AMC Networks (AMCX) was recently spun-off from Cablevision (CVC).

The company owns four national networks: AMC, WE tv, IFC, and the Sundance Channel. The company earns its cash through direct advertising and affiliate fees. Advertising is the old business of selling ad spots and affiliate fees are paid by the cable operators on a per subscriber basis. 57% of AMC Networks revenue comes from affiliate fees and 37% is earned through advertising. Affiliate fees are longer-term in nature while advertising fees are shorter-term and very cyclical.

Since 2006 AMC Networks has grown revenue at a 10% compound annual growth rate. 2010 revenue came in at $1.1 billion. This corresponds to an EBITDA of $407 million.

AMC Networks is looking to build their revenue base with expansion of their networks into foreign countries. AMC Networks is also changing IFC into an advertiser supported model like they did with AMC and WE tv and they are adjusting the programming mix too.

AMC Networks is a unique asset so it is hard to value the spin-off on a relative basis to other companies within its industry. The closest business would be Discovery Communications (DISCA). Currently, Discovery Communications trades at 10.7 x EBITDA ttm the same 10x multiple would give AMC Networks a $4.07 billion market capitalization which is about $56 per share.

AMC Networks currently trades at $37 per share.

Potential Buyout Candidate

According to Bloomberg, AMC Networks is an attractive asset for companies like News Corp (NWSA) and Disney (DIS).

AMC Networks Inc., the cable-television channel owner spun off last week from Cablevision Systems Corp. (CVC), may lure buyers from News Corp. to Disney and Time Warner Inc. (TWX), according to Gamco Investors Inc…

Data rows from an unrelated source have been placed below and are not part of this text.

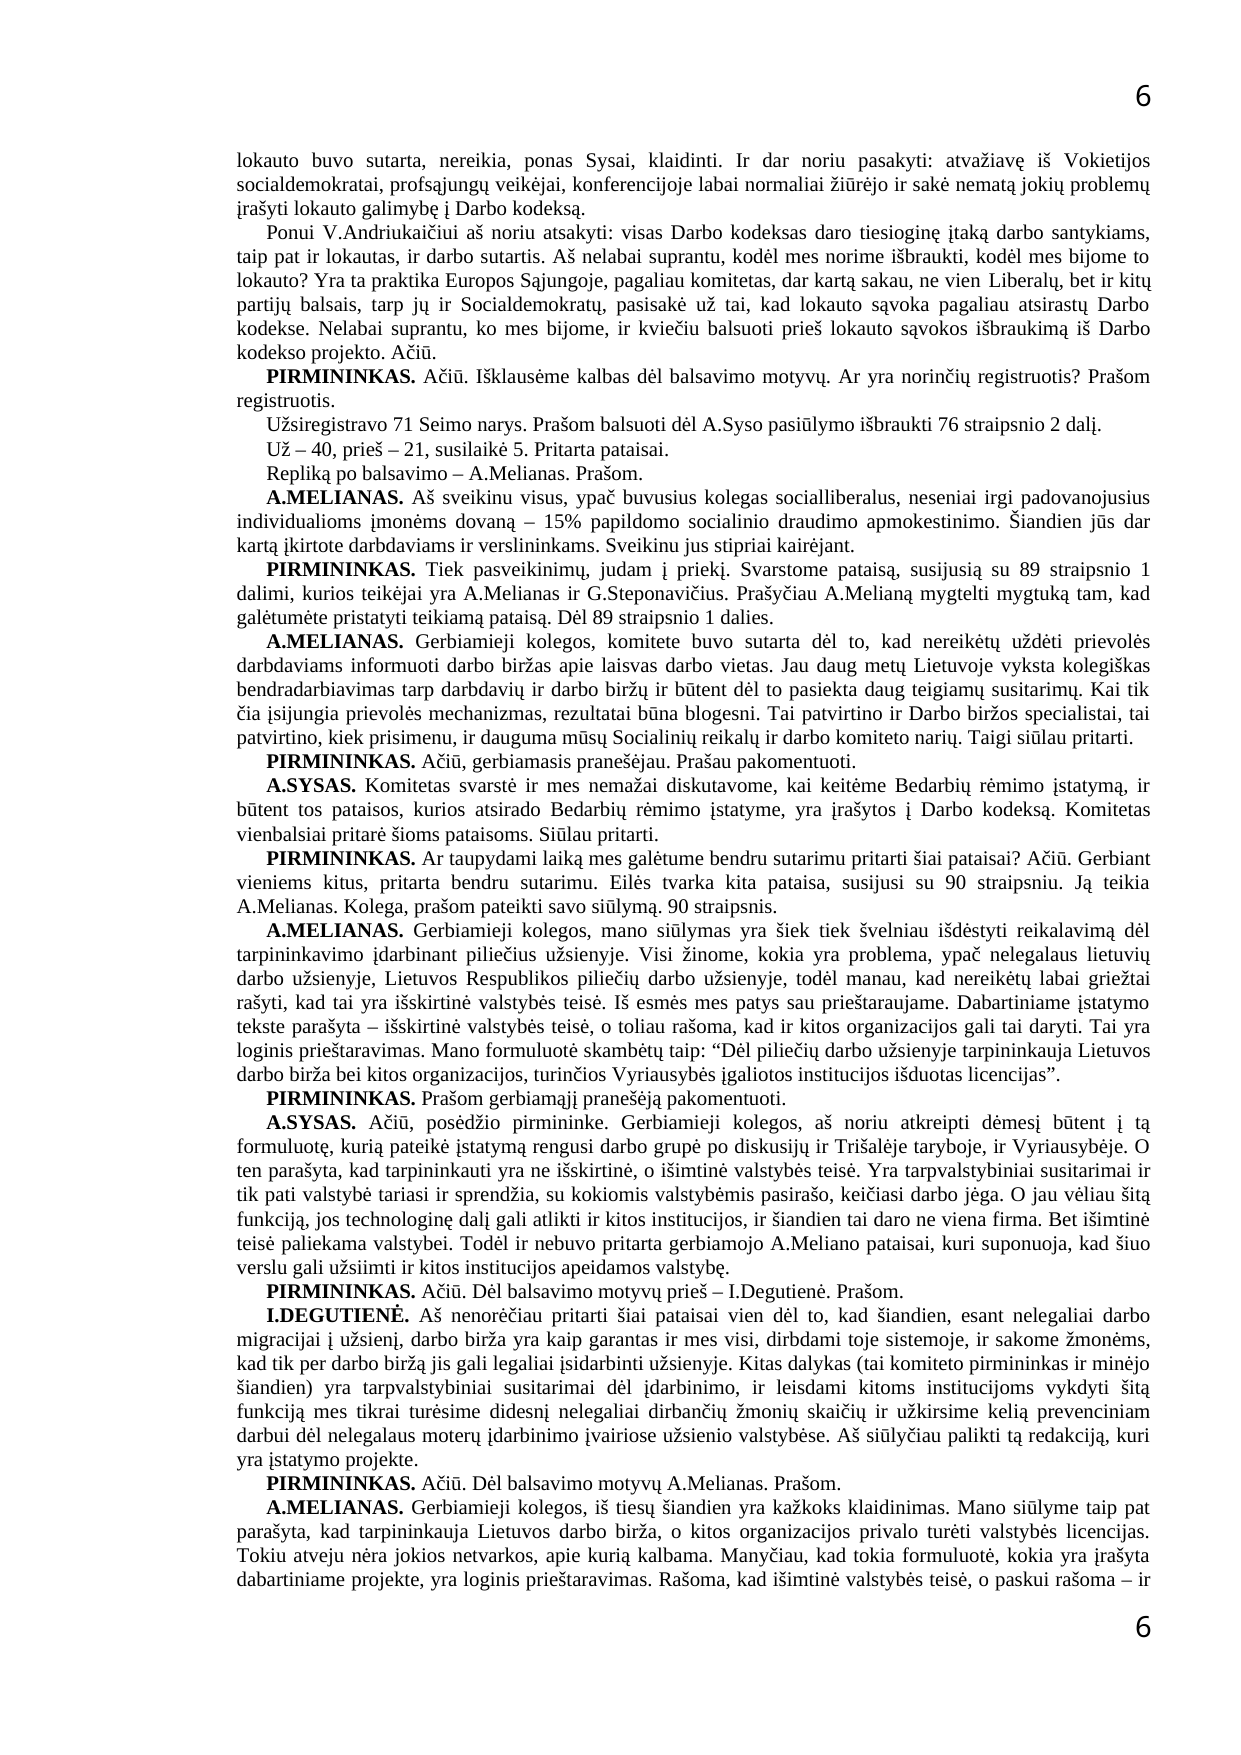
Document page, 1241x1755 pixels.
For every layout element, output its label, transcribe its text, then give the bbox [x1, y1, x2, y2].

text A.SYSAS. Komitetas svarstė ir mes nemažai diskutavome, kai keitėme Bedarbių rėmimo įstatymą, ir būtent tos pataisos, kurios atsirado Bedarbių rėmimo įstatyme, yra įrašytos į Darbo kodeksą. Komitetas vienbalsiai pritarė šioms pataisoms. Siūlau pritarti. [236, 773, 1152, 846]
text A.MELIANAS. Gerbiamieji kolegos, komitete buvo sutarta dėl to, kad nereikėtų uždėti prievolės darbdaviams informuoti darbo biržas apie laisvas darbo vietas. Jau daug metų Lietuvoje vyksta kolegiškas bendradarbiavimas tarp darbdavių ir darbo biržų ir būtent dėl to pasiekta daug teigiamų susitarimų. Kai tik čia įsijungia prievolės mechanizmas, rezultatai būna blogesni. Tai patvirtino ir Darbo biržos specialistai, tai patvirtino, kiek prisimenu, ir dauguma mūsų Socialinių reikalų ir darbo komiteto narių. Taigi siūlau pritarti. [236, 629, 1152, 749]
text A.MELIANAS. Gerbiamieji kolegos, iš tiesų šiandien yra kažkoks klaidinimas. Mano siūlyme taip pat parašyta, kad tarpininkauja Lietuvos darbo birža, o kitos organizacijos privalo turėti valstybės licencijas. Tokiu atveju nėra jokios netvarkos, apie kurią kalbama. Manyčiau, kad tokia formuluotė, kokia yra įrašyta dabartiniame projekte, yra loginis prieštaravimas. Rašoma, kad išimtinė valstybės teisė, o paskui rašoma – ir [236, 1495, 1152, 1591]
text A.MELIANAS. Aš sveikinu visus, ypač buvusius kolegas socialliberalus, neseniai irgi padovanojusius individualioms įmonėms dovaną – 15% papildomo socialinio draudimo apmokestinimo. Šiandien jūs dar kartą įkirtote darbdaviams ir verslininkams. Sveikinu jus stipriai kairėjant. [236, 484, 1152, 557]
text PIRMININKAS. Ačiū, gerbiamasis pranešėjau. Prašau pakomentuoti. [236, 749, 1152, 773]
text PIRMININKAS. Prašom gerbiamąjį pranešėją pakomentuoti. [236, 1086, 1152, 1110]
text PIRMININKAS. Ačiū. Išklausėme kalbas dėl balsavimo motyvų. Ar yra norinčių registruotis? Prašom registruotis. [236, 364, 1152, 412]
text PIRMININKAS. Ačiū. Dėl balsavimo motyvų prieš – I.Degutienė. Prašom. [236, 1279, 1152, 1303]
text PIRMININKAS. Ačiū. Dėl balsavimo motyvų A.Melianas. Prašom. [236, 1471, 1152, 1495]
text A.MELIANAS. Gerbiamieji kolegos, mano siūlymas yra šiek tiek švelniau išdėstyti reikalavimą dėl tarpininkavimo įdarbinant piliečius užsienyje. Visi žinome, kokia yra problema, ypač nelegalaus lietuvių darbo užsienyje, Lietuvos Respublikos piliečių darbo užsienyje, todėl manau, kad nereikėtų labai griežtai rašyti, kad tai yra išskirtinė valstybės teisė. Iš esmės mes patys sau prieštaraujame. Dabartiniame įstatymo tekste parašyta – išskirtinė valstybės teisė, o toliau rašoma, kad ir kitos organizacijos gali tai daryti. Tai yra loginis prieštaravimas. Mano formuluotė skambėtų taip: “Dėl piliečių darbo užsienyje tarpininkauja Lietuvos darbo birža bei kitos organizacijos, turinčios Vyriausybės įgaliotos institucijos išduotas licencijas”. [236, 918, 1152, 1086]
text Ponui V.Andriukaičiui aš noriu atsakyti: visas Darbo kodeksas daro tiesioginę įtaką darbo santykiams, taip pat ir lokautas, ir darbo sutartis. Aš nelabai suprantu, kodėl mes norime išbraukti, kodėl mes bijome to lokauto? Yra ta praktika Europos Sąjungoje, pagaliau komitetas, dar kartą sakau, ne vien liberalų, bet ir kitų partijų balsais, tarp jų ir Socialdemokratų, pasisakė už tai, kad lokauto sąvoka pagaliau atsirastų Darbo kodekse. Nelabai suprantu, ko mes bijome, ir kviečiu balsuoti prieš lokauto sąvokos išbraukimą iš Darbo kodekso projekto. Ačiū. [236, 220, 1152, 364]
text Užsiregistravo 71 Seimo narys. Prašom balsuoti dėl A.Syso pasiūlymo išbraukti 76 straipsnio 2 dalį. [236, 412, 1152, 436]
text Repliką po balsavimo – A.Melianas. Prašom. [236, 461, 1152, 484]
text I.DEGUTIENĖ. Aš nenorėčiau pritarti šiai pataisai vien dėl to, kad šiandien, esant nelegaliai darbo migracijai į užsienį, darbo birža yra kaip garantas ir mes visi, dirbdami toje sistemoje, ir sakome žmonėms, kad tik per darbo biržą jis gali legaliai įsidarbinti užsienyje. Kitas dalykas (tai komiteto pirmininkas ir minėjo šiandien) yra tarpvalstybiniai susitarimai dėl įdarbinimo, ir leisdami kitoms institucijoms vykdyti šitą funkciją mes tikrai turėsime didesnį nelegaliai dirbančių žmonių skaičių ir užkirsime kelią prevenciniam darbui dėl nelegalaus moterų įdarbinimo įvairiose užsienio valstybėse. Aš siūlyčiau palikti tą redakciją, kuri yra įstatymo projekte. [236, 1303, 1152, 1471]
text A.SYSAS. Ačiū, posėdžio pirmininke. Gerbiamieji kolegos, aš noriu atkreipti dėmesį būtent į tą formuluotę, kurią pateikė įstatymą rengusi darbo grupė po diskusijų ir Trišalėje taryboje, ir Vyriausybėje. O ten parašyta, kad tarpininkauti yra ne išskirtinė, o išimtinė valstybės teisė. Yra tarpvalstybiniai susitarimai ir tik pati valstybė tariasi ir sprendžia, su kokiomis valstybėmis pasirašo, keičiasi darbo jėga. O jau vėliau šitą funkciją, jos technologinę dalį gali atlikti ir kitos institucijos, ir šiandien tai daro ne viena firma. Bet išimtinė teisė paliekama valstybei. Todėl ir nebuvo pritarta gerbiamojo A.Meliano pataisai, kuri suponuoja, kad šiuo verslu gali užsiimti ir kitos institucijos apeidamos valstybę. [236, 1110, 1152, 1279]
text PIRMININKAS. Ar taupydami laiką mes galėtume bendru sutarimu pritarti šiai pataisai? Ačiū. Gerbiant vieniems kitus, pritarta bendru sutarimu. Eilės tvarka kita pataisa, susijusi su 90 straipsniu. Ją teikia A.Melianas. Kolega, prašom pateikti savo siūlymą. 90 straipsnis. [236, 846, 1152, 918]
text Už – 40, prieš – 21, susilaikė 5. Pritarta pataisai. [236, 436, 1152, 461]
text PIRMININKAS. Tiek pasveikinimų, judam į priekį. Svarstome pataisą, susijusią su 89 straipsnio 1 dalimi, kurios teikėjai yra A.Melianas ir G.Steponavičius. Prašyčiau A.Melianą mygtelti mygtuką tam, kad galėtumėte pristatyti teikiamą pataisą. Dėl 89 straipsnio 1 dalies. [236, 557, 1152, 629]
text lokauto buvo sutarta, nereikia, ponas Sysai, klaidinti. Ir dar noriu pasakyti: atvažiavę iš Vokietijos socialdemokratai, profsąjungų veikėjai, konferencijoje labai normaliai žiūrėjo ir sakė nematą jokių problemų įrašyti lokauto galimybę į Darbo kodeksą. [236, 148, 1152, 220]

“AMC would be a very attractive asset for a number of larger media companies,” said Chris Marangi, a fund manager at Rye, New York-based Gamco, which oversees $35 billion and about 4 million AMC shares. “AMC is a hot network, and there are a lot of companies looking for more cable network exposure because they like the predictable, recurring dual-revenue streams of advertising and subscription fees.”

Mad Men Make AMC Priciest Media Takeover Since 2006: Real M&A by Alex Sherman & Tara Lachapelle

The first roadblock to an acquisition of AMC Networks is its valuation. AMC networks may trade at a discount to comparable multiples of EBITDA but it currently trades around a PE of 26 based on Pro Forma earnings. It also will have $2.43 billion in new debt from the spin-off transaction. An above average valuation and debt hasn’t stopped an acquirer before but the major roadblock is the Dolan Family.

The Dolan family was issued 13.5 million super-voting class B shares. This gives them 70% of the voting power and any potential acquirer will need to woo the Dolan family.

The recent sell-off in AMC Networks’ stock after the spin-off makes this event driven investment more attractive.